▶ Page text:

§

Margot’s oysters claimed a top spot on my favourites for 2024. Dressed with a cabernet sauvignon vinaigrette, they were fresh, simple and unforgettable. It was the little splash of their special bougie vinegar that elevated the taste. Proof that sometimes the best dishes don’t need to be complicated.
– Clare Ryan, contributor

Braised beef cheek panzotti, Taste of Italy

I wasn’t expecting much from the seemingly ordinary Armadale restaurant, but I was pleasantly surprised. My first bite into the perfectly tender braised beef cheek panzotti, which complemented perfectly by a simple bolognaise sauce instantly evoked memories of big family dinners and rich flavours.
– Jasmine Loda-Batey, contributor

Chickpea cacio e pepe farinata, Bar Vino

I chose the chickpea cacio e pepe farinata from Bar Vino as my favourite dish of 2023 and I reckon it’s worth raving about again. Bar Vino’s chickpea cacio e pepe flat bread (farinata) is a crispy little slice of Italy. Made from Ord River chickpea flour, it’s the ultimate combo with a little crunch on the outside, a soft core and fresh Pecorino Romano cheese on top. The trio of rosemary, sage and garlic keeps me coming back for more. I could easily eat three of these in a row and call them dinner.

§

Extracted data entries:
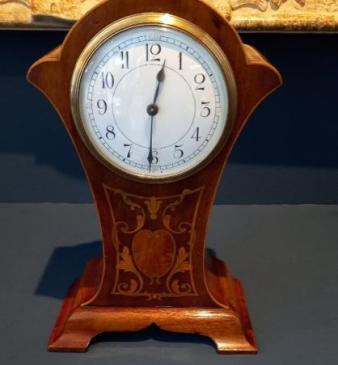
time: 12:30
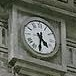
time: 4:31
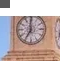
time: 7:00
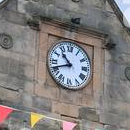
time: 10:41
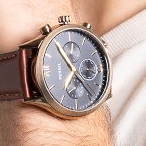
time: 4:54
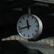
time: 11:42
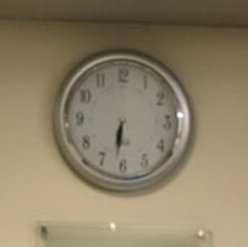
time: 6:31
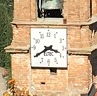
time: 3:40
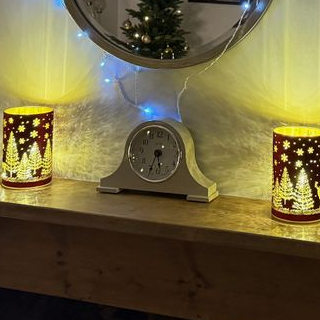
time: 5:32
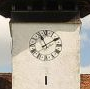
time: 11:09
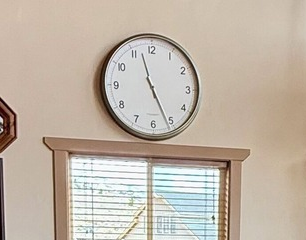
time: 11:25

§

▶ Brief 1:
According to the food review text, what were Margot's oysters dressed with?
▶ Brief 2:
Retype every line of the clock reading listing exactly, leaving the pictures out of your answer.

▶ Exercise solution 1:
A cabernet sauvignon vinaigrette.

▶ Exercise solution 2:
time: 12:30
time: 4:31
time: 7:00
time: 10:41
time: 4:54
time: 11:42
time: 6:31
time: 3:40
time: 5:32
time: 11:09
time: 11:25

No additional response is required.